At dinner, I’ll ask her to talk. With how things are between us now, she should agree, and I can water the seed I’ve already planted in her pretty little head.
She keeps asking why I bought her. I’ll tell her. Things could go south then, but hopefully I’ve buttered her up enough that it’ll be easier to wrangle her back in. Knowing her, I don’t think she’ll get angry at me when I tell her. It’s likely she just won’t believe me. That’s okay, because I’m just going to keep trying. It has to be baby steps with Devon when it comes to this. The last five years for us haven’t been easy, I’ve made sure of it. I’ve made this mess myself, which sucks, but the good thing is I know how to turn it around. I broke it, I can fix it.
The universe is on my side when a slow song comes on. It doesn’t fit with anything on my playlist, but that’s what happens when you let these apps go through their own algorithm. They throw in random stuff, either by mistake or wondering if it’ll stick and broaden what you listen to. Instead of changing it, I take the opportunity.

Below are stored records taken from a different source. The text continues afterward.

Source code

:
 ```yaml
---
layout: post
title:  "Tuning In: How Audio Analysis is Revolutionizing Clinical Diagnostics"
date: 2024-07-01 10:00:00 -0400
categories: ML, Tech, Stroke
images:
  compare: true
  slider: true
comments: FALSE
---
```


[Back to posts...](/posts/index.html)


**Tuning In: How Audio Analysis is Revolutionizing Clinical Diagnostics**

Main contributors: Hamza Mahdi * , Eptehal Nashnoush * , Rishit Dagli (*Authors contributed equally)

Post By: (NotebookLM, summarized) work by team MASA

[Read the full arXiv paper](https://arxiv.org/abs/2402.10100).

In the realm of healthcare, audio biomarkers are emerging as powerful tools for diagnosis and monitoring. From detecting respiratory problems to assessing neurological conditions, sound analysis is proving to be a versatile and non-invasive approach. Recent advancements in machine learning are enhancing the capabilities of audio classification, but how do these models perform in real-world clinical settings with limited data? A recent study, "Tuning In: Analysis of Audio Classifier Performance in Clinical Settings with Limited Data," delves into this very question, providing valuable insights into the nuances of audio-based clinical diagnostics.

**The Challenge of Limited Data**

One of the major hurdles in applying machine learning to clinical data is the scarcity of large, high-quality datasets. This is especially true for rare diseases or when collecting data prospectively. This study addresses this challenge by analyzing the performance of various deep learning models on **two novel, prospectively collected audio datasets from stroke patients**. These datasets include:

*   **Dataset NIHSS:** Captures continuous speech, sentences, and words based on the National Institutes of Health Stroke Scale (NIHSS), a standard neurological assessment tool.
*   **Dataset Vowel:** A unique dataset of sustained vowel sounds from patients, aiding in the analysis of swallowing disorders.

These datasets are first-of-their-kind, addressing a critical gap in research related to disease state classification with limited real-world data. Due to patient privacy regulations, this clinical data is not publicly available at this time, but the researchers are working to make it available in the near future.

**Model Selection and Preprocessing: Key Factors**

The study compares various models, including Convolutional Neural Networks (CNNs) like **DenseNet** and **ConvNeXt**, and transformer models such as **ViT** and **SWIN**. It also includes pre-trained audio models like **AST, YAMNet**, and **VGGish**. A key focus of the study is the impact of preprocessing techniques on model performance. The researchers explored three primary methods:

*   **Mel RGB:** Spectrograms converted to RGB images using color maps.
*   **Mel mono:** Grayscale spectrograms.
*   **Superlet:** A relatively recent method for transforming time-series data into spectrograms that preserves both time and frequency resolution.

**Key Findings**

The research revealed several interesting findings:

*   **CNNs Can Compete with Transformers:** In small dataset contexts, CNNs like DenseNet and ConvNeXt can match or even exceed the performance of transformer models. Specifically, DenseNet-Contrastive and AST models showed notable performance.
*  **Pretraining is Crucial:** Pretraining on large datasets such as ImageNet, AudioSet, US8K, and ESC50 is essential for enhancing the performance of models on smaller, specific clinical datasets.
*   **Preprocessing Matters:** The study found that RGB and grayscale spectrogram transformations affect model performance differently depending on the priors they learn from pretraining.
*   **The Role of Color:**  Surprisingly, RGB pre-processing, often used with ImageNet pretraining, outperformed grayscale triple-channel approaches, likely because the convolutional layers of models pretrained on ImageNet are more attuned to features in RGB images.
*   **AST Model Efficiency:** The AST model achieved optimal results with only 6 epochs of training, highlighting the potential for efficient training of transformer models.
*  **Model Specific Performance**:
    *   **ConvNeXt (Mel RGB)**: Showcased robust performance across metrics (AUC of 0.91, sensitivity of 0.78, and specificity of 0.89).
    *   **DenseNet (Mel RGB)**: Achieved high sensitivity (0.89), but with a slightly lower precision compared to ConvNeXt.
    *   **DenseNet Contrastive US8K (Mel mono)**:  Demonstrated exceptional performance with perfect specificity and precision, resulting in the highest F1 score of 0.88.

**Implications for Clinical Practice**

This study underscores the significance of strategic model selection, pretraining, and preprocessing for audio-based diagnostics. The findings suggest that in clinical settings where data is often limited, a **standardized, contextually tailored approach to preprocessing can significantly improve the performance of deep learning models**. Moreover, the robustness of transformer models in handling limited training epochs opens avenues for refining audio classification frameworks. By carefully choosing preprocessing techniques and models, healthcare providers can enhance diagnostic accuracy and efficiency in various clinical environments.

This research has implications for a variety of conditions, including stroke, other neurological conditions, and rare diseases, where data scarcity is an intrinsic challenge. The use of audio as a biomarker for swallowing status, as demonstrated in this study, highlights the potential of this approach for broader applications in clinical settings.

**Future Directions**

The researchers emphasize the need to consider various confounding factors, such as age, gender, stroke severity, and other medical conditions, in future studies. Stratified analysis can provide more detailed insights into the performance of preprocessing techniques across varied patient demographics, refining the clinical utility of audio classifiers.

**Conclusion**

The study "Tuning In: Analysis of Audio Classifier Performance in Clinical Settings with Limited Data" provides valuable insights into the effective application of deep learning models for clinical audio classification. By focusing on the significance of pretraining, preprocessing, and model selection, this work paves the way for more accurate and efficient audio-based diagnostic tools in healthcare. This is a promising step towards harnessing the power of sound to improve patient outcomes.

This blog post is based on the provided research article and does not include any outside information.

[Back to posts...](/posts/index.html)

Because when opportunity strikes, you don’t let it get away.
Putting my wineglass down, I wade through the water to where Devon is floating. She opens her eyes before I reach her, her brow raising. Her fingers tighten around the float as if she thinks I’m going to flip her over. That would be funny, and it would certainly annoy her, but it isn’t my intention. Annoying her is the last thing I want to do this weekend.
I hold out my hand.
“Dance with me.”
She huffs out a disbelieving laugh. “What?”
I smile. “You heard me. Dance with me, Devon.”
“We’re in a pool, Tatum,” she says flippantly.
“I wouldn’t care if we were in a volcano. Dance with me .”
She blinks a few times, her lips parting before she pulls the bottom one between her teeth. She carefully moves her legs over the side and slips into the water, taking my hand. I haven’t a clue what made her make up her mind so easily but thank fuck she did.
The water is up to our waists here. I pull her closer to me. Her skin is scorching from being in the sun. She’ll likely have a nice tan. Linking our fingers, I put my other hand on her lower back. She puts hers on my upper arm hesitantly. She’s stiff, clearly unsure, but I have no problem taking the lead. I move her, dancing as well as we can in the water. Can’t say I’ve ever done this before, and I’m sure I’ll laugh at how ridiculous I’m being later, just to get revenge on this girl, but that’s okay. It’ll all be worth it in the end. It has to be. Because this is all I have left.